The 29-year-old has long spoken of the Rio 2016 Olympic Games being his finale at “The Greatest Show on Earth” which intensifies the sense of expectation surrounding the sport’s marquee star.
Bolt has had a difficult campaign – most notably after a grade one hamstring tear in the heart of the season disrupted his preparations. While the big Jamaican has not taken the event by storm so far this year – his season’s best of 9.88 places him fourth on the world lists – he still boasts a four from four record this season and with an unimpeachable championship record it would be a brave man who would back against him securing the golden 100m treble.
Predictably, his main rival is Justin Gatlin of the US, who himself is seeking to create history by becoming the first man in history to regain an Olympic title having triumphed at the Athens Games 12 years earlier.
Like Bolt, Gatlin has had to overcome adversity by way of an ankle injury in the countdown to his 2016 campaign and like the Jamaican he too boasts a 100 per cent record this year with seven wins in as many races.
Gatlin missed out by a whisker on toppling Bolt at last year’s World Championships and the 34-year-old veteran will not to fazed by the task ahead.
Bromell leads the new generation
Some 13 years Gatlin’s junior Trayvon Bromell, a 2015 world bronze medallist, could also be in the mix. Crowned world indoor 60m champion in March he has struggled with an Achilles injury during the outdoor season but a 9.84 clocking - to equal his PB – for second at US Championships suggests he is in strong form.
The US contingent is rounded out by Marvin Bracy, the 2014 world indoor 60m silver medallist, who holds a season’s best of 9.94.
Intriguingly, Bolt is joined on the Jamaican team by the 2012 London Olympic silver medallist Yohan Blake, who is gradually returning to form after several injury-ravaged seasons. The 26-year-old with a best of 9.69 has dipped under ten seconds four times this season and his victory in 9.95 at the Jamaican Championship hinted at better times ahead. Blake’s compatriot Nickel Ashmeade (9.94), the 2013 World 100m fifth-placer, is also entered.
The Canadian challenge looks strong led by 2015 World bronze medallist Andre De Grasse, who boasts a season’s best 9.99 and is supported by Aaron Brown, who earlier this season blitzed to a 9.96 clocking.

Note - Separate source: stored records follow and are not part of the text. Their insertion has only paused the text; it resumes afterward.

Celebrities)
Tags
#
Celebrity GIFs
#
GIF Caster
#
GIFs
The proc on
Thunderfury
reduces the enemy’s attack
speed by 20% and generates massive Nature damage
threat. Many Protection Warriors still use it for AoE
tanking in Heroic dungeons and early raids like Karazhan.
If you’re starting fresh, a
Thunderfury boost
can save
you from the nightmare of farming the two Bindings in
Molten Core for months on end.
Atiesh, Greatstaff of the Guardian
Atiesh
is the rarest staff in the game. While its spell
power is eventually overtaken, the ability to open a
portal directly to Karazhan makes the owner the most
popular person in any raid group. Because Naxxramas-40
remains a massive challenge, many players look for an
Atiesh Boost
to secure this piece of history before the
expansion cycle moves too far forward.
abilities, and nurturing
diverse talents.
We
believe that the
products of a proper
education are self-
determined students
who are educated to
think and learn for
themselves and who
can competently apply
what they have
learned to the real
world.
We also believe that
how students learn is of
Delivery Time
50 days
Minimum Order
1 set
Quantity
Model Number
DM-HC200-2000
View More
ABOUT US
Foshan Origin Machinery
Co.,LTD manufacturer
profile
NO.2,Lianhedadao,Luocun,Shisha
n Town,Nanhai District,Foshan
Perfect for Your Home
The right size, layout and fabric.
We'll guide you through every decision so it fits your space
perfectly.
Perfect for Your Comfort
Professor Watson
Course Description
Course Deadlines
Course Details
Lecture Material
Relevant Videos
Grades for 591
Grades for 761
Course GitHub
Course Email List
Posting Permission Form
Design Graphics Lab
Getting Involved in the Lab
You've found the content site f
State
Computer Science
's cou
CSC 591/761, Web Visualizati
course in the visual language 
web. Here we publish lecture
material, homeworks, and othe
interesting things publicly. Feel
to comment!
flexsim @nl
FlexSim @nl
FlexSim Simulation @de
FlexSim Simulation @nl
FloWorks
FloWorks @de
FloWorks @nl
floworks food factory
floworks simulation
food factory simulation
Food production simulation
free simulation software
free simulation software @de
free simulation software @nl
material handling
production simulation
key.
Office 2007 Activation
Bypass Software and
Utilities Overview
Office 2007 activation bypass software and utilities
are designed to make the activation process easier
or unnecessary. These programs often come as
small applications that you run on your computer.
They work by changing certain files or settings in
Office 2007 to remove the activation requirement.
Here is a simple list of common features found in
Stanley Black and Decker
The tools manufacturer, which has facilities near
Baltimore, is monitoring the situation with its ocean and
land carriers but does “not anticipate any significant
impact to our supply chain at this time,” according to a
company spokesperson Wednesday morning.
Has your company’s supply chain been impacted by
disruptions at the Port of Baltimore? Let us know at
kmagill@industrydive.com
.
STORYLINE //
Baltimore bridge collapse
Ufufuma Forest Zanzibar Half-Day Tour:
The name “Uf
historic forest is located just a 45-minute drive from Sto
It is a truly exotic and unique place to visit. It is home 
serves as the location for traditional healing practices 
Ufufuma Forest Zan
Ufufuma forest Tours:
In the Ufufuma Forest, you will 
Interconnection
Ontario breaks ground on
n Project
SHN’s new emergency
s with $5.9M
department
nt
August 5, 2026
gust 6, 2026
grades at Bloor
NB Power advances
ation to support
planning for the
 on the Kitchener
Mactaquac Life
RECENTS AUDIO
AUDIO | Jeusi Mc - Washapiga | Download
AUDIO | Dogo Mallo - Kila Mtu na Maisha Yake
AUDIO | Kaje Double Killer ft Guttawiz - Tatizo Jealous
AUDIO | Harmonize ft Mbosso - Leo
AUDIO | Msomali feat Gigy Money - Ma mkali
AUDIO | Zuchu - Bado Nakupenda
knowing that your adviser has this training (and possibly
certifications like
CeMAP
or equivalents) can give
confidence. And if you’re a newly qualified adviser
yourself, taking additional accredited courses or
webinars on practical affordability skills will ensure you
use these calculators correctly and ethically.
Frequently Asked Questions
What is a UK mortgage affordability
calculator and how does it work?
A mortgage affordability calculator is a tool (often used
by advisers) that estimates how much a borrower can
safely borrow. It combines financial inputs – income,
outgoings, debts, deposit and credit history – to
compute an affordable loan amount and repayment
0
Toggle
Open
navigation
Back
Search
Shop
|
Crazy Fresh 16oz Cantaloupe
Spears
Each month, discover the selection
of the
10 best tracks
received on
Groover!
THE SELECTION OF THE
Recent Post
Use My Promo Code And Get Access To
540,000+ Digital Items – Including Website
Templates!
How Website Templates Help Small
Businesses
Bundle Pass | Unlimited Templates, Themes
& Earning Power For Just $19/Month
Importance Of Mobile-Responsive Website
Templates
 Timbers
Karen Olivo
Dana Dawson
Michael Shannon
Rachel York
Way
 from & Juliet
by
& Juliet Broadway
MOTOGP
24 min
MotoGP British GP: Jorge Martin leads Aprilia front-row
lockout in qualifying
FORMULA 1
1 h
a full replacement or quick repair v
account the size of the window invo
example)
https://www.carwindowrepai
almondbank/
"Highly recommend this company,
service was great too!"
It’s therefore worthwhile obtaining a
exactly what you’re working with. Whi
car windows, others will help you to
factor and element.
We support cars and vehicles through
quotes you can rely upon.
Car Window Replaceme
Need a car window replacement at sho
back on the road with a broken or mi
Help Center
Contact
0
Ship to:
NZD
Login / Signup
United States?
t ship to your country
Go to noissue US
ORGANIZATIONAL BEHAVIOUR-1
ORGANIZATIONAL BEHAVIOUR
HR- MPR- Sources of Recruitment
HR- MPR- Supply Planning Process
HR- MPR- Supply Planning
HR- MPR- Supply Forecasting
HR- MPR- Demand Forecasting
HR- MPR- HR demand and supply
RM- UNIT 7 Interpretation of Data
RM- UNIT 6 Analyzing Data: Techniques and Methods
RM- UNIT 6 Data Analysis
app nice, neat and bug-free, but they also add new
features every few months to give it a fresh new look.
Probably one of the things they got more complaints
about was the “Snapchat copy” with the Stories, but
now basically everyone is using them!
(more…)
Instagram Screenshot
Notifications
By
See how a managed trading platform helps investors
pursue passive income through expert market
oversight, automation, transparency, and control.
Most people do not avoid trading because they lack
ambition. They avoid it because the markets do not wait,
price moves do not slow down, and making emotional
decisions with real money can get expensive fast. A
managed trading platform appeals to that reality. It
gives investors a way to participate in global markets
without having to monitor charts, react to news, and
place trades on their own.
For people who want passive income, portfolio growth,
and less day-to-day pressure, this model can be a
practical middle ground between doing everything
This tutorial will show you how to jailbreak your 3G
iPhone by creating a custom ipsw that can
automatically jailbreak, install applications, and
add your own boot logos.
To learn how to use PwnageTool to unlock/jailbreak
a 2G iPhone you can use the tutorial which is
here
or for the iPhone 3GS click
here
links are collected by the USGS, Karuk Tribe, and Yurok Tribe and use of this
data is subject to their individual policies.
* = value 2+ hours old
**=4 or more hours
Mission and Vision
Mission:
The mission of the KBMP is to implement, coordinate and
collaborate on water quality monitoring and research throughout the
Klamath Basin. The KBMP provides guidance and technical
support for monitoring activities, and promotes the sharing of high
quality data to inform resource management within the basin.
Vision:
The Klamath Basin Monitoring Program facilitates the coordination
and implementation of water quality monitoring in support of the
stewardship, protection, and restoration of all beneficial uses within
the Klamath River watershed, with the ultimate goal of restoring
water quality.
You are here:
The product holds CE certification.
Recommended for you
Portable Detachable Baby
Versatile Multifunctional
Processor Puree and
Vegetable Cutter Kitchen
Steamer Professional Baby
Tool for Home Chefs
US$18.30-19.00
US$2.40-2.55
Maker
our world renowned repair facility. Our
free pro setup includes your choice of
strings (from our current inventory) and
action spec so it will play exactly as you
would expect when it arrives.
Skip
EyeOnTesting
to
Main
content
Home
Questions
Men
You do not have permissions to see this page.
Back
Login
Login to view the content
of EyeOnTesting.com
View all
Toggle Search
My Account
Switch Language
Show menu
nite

The principal European threat would appear to be the mercurial Frenchman Jimmy Vicaut. The winner at the London stop of the IAAF Diamond League has twice posted sub-9.90 times this season, although he disappointed at the European Championships when he had to settle for bronze when tipped for gold.
The two men ahead of him that day – two-time Olympic finalist Churandy Martina of the Netherlands and Jamaican-born Turk Jak Ali Harvey could also prove dangerous opposition.
Former world 100m champion Kim Collins, who earlier this year became the first 40-year-old to run a sub-ten second 100m, will make his fifth Olympic appearance some 20 years after the veteran from St Kitts and Nevis made his debut at the 1996 Atlanta Games.
Among the other names entered include South Africa’s World University Games champion Akani Simbine, African champion Ben Youssef Meite of Ivory Coast, 2015 World Championships finalist Su Bingtian of China and 2008 Olympic silver medallist Richard Thompson of Trinidad & Tobago.